New reporting based on a leaked briefing memo from a recent meeting between high-level officials at the Department of Homeland Security and Defense Department sparked fresh warnings on Saturday about the Trump administration’s internal plans to increase its domestic use of the U.S. military.
According to Greg Sargent of The New Republic, who obtained the memo, the document “suggests that Trump’s use of the military for domestic law enforcement on immigration could soon get worse.”
The “terrifying” memo—which the outlet recreated and published online with certain redactions that concealed operational and personnel details—”provides a glimpse into the thinking of top officials as they seek to involve the Defense Department more deeply in these domestic operations, and it has unnerved experts who believe it portends a frightening escalation.”
Circulated internally among top Trump officials, TNR reports the memo was authored by Philip Hegseth, the younger brother of U.S. Secretary of Defense Pete Hegseth. The younger sibling, though lesser known by the public than his controversial brother, currently serves as a senior adviser to Homeland Security Secretary Kristi Noem and acts as DHS liaison officer to the Pentagon.

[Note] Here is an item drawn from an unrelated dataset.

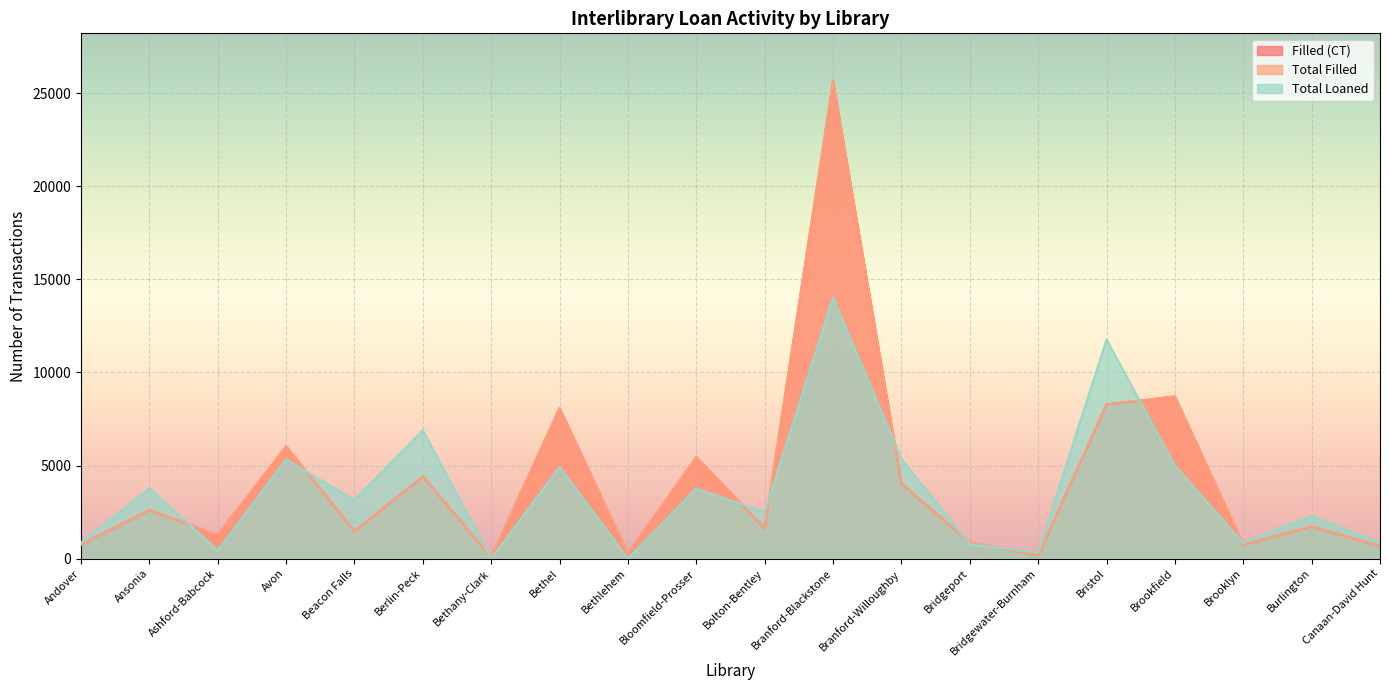

What is the average value of the Filled (CT) series?

4144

“To Make America Safe Again, DHS and DoD will need to be in lockstep with each other, and I hope today sets the scene for where our partnership is headed,” states the memo, which also compares transnational criminal gangs and drug cartels to Al Qaeda.
Lindsay Cohn, an associate professor at the U.S. Naval War College, was among the experts TNR spoke with who called that comparison particularly worrying. “The conflation of a low-level threat like transnational criminal organizations with Al Qaeda, which was actually attempting to topple the United States government, is a clear attempt to use excessive force for a purpose normally handled by civil authorities,” Cohn said.

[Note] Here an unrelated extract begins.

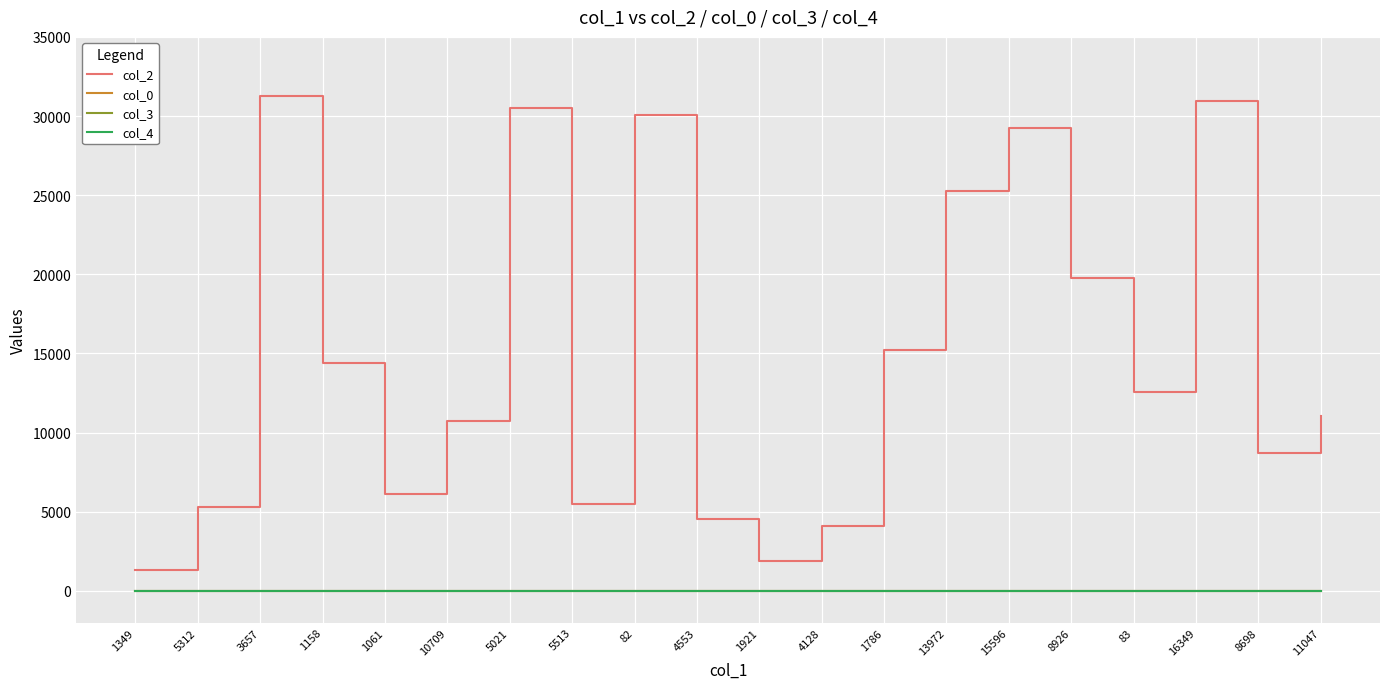

How many values in the col_2 series are below 12582?

10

Sociology professor Kim Lane Scheppele, a scholar who studies the rise of autocracy at Princeton University, was among those who raised alarm in response to the published reporting and the contents of the memo.
“Here it comes,” wrote Kim Lane Scheppele. “The worst we’ve been waiting for.”
Joseph Nunn, counsel for the Liberty and National Security Program at the Brennan Center for Justice, told TNR it was “disturbing to see DHS officials pressing the U.S. military to turn its focus inward even further.” Nunn added that the memo suggests that “military involvement in domestic civilian law enforcement” is set to become “more common” if the policy recommendations put forward by Phillip Hegseth take hold.